Tuesday, July 03, 2007

European View of Americans, the U.S.

A couple of recent surveys (one carried out in June by Harris Research for the Financial Times and one by Pew Global Attitudes Project) found that the number of Europeans who have a favorable view of the U.S. continues to decline.

The Harris-poll shows in particular that Europeans consistently regard the US as the biggest threat to world stability:

- 32 % of respondents in 5 European countries regard the US as a bigger threat than any other state. (and the most concerned are the Spaniards with 46%)

Even more surprisingly, the youngest US respondents share the Europeans’ view that theirs is the biggest threat:

- 35 % of American 16- to 24-year-olds identify their own country as the chief danger to stability.

The second poll that came out this month (the Pew Global AttitudeProject) also shows that the view of the US in Europe continues to decline.

Germany has the lowest number of respondents who have a favorable view (30%), compared to 78% in 2000.

France is really average with 39% who have a favorable view. (less than in Britain or Italy but more than in Germany or Spain).

So does this mean that Europe is becoming more anti-American? Not quite.
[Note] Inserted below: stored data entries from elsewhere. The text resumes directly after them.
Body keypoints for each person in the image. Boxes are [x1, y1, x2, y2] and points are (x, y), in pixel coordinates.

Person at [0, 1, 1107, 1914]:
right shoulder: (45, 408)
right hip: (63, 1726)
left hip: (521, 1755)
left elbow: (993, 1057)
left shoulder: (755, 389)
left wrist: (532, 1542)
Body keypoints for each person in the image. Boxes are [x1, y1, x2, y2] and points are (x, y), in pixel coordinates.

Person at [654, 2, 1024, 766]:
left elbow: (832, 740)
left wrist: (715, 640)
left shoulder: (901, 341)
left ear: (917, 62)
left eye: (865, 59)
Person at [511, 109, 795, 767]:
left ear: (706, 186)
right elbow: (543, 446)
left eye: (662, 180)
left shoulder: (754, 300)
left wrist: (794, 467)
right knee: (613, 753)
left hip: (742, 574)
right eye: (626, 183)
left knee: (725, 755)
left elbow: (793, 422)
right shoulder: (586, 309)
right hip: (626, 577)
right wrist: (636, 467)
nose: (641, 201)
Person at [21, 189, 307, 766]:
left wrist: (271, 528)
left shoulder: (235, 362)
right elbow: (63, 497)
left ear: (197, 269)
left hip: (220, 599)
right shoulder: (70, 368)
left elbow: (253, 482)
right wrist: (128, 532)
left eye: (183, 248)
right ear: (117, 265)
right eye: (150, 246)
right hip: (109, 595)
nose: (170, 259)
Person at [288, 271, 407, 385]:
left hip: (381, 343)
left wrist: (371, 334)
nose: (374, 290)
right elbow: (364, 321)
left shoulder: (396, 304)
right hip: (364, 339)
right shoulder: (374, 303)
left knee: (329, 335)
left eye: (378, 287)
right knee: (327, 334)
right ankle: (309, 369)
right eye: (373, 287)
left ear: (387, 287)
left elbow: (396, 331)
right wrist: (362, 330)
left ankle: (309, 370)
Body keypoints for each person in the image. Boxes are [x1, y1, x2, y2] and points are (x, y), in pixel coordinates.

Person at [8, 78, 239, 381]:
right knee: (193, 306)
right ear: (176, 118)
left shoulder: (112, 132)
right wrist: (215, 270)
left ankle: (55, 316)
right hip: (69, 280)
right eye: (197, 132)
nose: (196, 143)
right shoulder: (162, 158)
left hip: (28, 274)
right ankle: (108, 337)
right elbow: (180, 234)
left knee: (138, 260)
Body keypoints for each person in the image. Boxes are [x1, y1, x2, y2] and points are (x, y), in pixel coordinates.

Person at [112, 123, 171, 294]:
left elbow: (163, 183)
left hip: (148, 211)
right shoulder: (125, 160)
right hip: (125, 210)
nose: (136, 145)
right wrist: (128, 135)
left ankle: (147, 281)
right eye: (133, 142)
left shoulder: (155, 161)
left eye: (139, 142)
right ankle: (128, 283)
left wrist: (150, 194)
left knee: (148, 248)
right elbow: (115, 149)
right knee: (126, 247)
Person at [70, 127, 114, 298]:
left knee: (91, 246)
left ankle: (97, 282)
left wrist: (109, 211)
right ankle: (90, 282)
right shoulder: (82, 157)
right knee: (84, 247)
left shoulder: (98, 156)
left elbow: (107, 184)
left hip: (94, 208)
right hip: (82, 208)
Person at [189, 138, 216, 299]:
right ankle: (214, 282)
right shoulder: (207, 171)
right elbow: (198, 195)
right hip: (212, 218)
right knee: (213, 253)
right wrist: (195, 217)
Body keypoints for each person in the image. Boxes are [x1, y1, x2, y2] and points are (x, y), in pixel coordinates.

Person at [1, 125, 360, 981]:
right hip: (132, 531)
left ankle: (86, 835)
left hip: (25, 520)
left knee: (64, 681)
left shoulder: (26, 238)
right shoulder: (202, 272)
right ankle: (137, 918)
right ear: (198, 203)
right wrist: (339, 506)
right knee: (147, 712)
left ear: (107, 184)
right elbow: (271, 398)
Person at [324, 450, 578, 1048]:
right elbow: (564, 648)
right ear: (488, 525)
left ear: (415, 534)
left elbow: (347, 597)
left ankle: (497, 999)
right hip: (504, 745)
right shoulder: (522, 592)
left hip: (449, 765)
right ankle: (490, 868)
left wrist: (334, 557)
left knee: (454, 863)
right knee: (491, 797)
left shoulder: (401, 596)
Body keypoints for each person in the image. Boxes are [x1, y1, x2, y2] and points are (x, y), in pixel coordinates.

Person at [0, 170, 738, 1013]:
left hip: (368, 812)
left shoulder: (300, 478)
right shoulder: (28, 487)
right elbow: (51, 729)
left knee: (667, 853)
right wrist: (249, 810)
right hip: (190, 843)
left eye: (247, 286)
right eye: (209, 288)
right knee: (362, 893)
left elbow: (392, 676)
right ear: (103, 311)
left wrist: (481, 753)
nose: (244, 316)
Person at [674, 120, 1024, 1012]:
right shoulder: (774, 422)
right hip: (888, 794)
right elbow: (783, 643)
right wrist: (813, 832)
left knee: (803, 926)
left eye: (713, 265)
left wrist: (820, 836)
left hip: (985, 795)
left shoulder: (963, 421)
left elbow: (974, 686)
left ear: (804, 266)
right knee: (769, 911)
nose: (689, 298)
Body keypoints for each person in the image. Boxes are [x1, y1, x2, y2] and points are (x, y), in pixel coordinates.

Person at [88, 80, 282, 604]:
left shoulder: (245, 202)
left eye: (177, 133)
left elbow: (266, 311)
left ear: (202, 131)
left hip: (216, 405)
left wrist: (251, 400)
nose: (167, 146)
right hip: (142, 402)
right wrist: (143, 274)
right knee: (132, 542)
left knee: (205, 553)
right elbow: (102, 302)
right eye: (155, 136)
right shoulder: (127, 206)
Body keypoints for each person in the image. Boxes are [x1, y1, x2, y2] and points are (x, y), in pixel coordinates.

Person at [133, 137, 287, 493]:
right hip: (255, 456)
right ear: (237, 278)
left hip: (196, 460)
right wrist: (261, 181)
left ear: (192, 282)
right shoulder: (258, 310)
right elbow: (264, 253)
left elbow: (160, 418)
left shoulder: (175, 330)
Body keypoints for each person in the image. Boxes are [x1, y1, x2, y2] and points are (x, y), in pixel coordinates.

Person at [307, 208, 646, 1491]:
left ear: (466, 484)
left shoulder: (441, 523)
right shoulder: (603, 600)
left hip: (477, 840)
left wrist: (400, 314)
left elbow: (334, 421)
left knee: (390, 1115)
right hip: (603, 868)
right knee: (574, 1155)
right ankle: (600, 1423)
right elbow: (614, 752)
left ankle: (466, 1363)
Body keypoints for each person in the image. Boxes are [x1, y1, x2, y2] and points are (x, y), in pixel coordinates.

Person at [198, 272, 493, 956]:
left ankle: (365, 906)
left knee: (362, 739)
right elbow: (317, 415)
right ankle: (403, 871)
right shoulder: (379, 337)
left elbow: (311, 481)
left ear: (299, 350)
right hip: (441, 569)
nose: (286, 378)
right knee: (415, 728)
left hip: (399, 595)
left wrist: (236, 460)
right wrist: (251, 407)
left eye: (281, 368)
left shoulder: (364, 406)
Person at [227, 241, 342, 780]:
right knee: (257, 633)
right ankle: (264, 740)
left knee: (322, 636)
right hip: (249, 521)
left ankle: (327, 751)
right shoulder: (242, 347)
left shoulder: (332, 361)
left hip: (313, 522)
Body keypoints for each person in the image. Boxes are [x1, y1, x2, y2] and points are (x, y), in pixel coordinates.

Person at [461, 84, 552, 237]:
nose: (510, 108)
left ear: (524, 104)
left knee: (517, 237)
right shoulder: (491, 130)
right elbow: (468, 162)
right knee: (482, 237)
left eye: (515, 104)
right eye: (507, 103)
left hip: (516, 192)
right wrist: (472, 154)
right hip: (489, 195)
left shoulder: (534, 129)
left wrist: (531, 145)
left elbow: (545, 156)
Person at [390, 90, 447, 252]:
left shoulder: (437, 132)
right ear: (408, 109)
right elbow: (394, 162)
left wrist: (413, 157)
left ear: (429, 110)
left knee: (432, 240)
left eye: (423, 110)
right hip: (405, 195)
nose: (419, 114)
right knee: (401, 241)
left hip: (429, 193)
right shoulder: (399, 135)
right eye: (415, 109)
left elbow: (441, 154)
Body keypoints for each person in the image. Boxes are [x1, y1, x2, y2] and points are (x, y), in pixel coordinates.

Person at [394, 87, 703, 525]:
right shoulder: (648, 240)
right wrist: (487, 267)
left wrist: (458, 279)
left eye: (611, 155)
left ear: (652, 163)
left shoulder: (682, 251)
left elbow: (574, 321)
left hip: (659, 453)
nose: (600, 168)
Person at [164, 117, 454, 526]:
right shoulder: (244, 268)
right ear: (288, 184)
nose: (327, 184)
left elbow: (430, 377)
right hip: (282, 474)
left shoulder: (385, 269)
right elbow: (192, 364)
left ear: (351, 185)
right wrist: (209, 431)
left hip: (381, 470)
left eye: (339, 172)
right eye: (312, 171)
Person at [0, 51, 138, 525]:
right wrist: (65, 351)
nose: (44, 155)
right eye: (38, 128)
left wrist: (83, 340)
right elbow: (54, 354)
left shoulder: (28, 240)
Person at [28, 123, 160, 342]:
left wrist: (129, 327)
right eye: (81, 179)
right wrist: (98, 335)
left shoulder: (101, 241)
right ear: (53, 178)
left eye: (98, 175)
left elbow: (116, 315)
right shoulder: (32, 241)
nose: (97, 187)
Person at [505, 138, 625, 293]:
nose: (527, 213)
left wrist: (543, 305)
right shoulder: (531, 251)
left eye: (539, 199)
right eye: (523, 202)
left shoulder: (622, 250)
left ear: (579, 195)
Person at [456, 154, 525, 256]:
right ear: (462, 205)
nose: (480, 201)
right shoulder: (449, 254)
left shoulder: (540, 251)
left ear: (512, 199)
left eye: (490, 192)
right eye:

The poll also indicates that a majority of Europeans have a favorable view of Americans: 63% of the Germans, and 61% of the French have a positive view of the American people. (the lowest number is in Spain with only 46%).

What’s to conclude?
Well, while the Europeans have a very negative view of the Bush administration, this does not seem to translate into anti-Americanism. People do differentiate between the people and their leader, and that is certainly good news for all of us.

On more point: The Pew poll also contrasted unfavorable ratings of the US with much more positive responses in Israel, Poland, Japan, India and parts of Africa and Latin America.